THG rebuffs bid approaches, share price dives
Tech-to-beauty online giant THG said on Thursday that it has rebuffed recent takeover approaches as they undervalue the business.
In a stock exchange statement, the company said: “THG has received indicative proposals from numerous parties in recent months. Furthermore, as announced on 19 May 2022, an indicative non-binding proposal from a consortium led by Belerion Capital Group Limited and King Street Capital Management LP, had been rejected by the Board of THG.
“All recent approaches for THG have been unsolicited, and in the unanimous opinion of the board, were unacceptable and significantly undervalued the company. After consulting with THG’s major shareholders and taking advice from the company’s advisors, the board has not considered it appropriate to provide due diligence access to any of these parties.”

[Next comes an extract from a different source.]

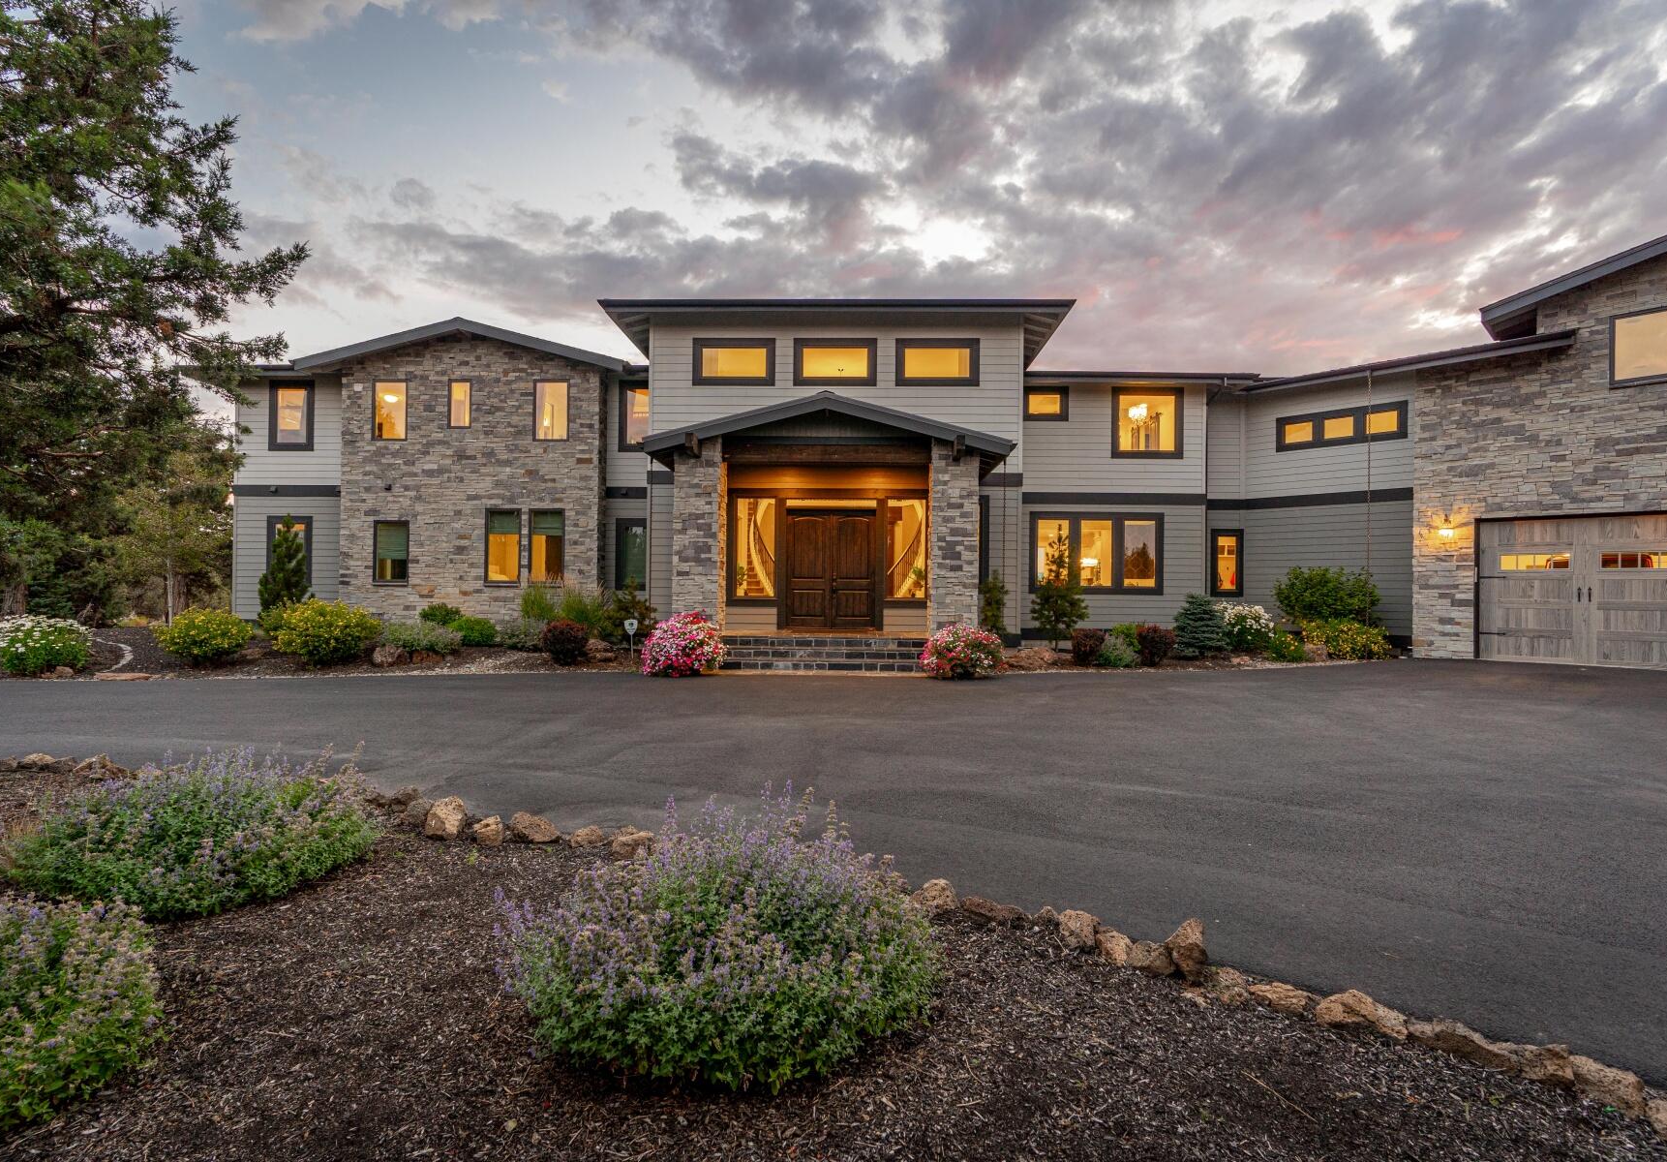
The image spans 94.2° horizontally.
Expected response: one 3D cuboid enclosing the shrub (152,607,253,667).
[{"bbox_3d":[-10.800,0.910,13.260,1.300,0.930,1.250,1,0,-39],"label":"shrub"}]

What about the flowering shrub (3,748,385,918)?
[{"bbox_3d":[-2.950,1.100,3.700,1.360,0.540,1.320,0,0,0],"label":"flowering shrub"}]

It added that while it’s “clearly aware of the macro-economic challenges, the company continues to perform well, and in line with its own expectations.”
The company’s shares fell more than 20% on Thursday as a result with the share price having been mainly boosted in recent weeks by the thought that it might accept a takeover bid.
Takeover approaches had been precipitated by the precarious state of the share price. When the company first listed on the stock exchange less than 18 months ago, its shares were changing hands for almost £8 each. By March this year, however, they’d fallen to not much more than 82p each, although buyout speculation saw them almost doubling by late last month. But on Thursday morning they were back down to around 82p.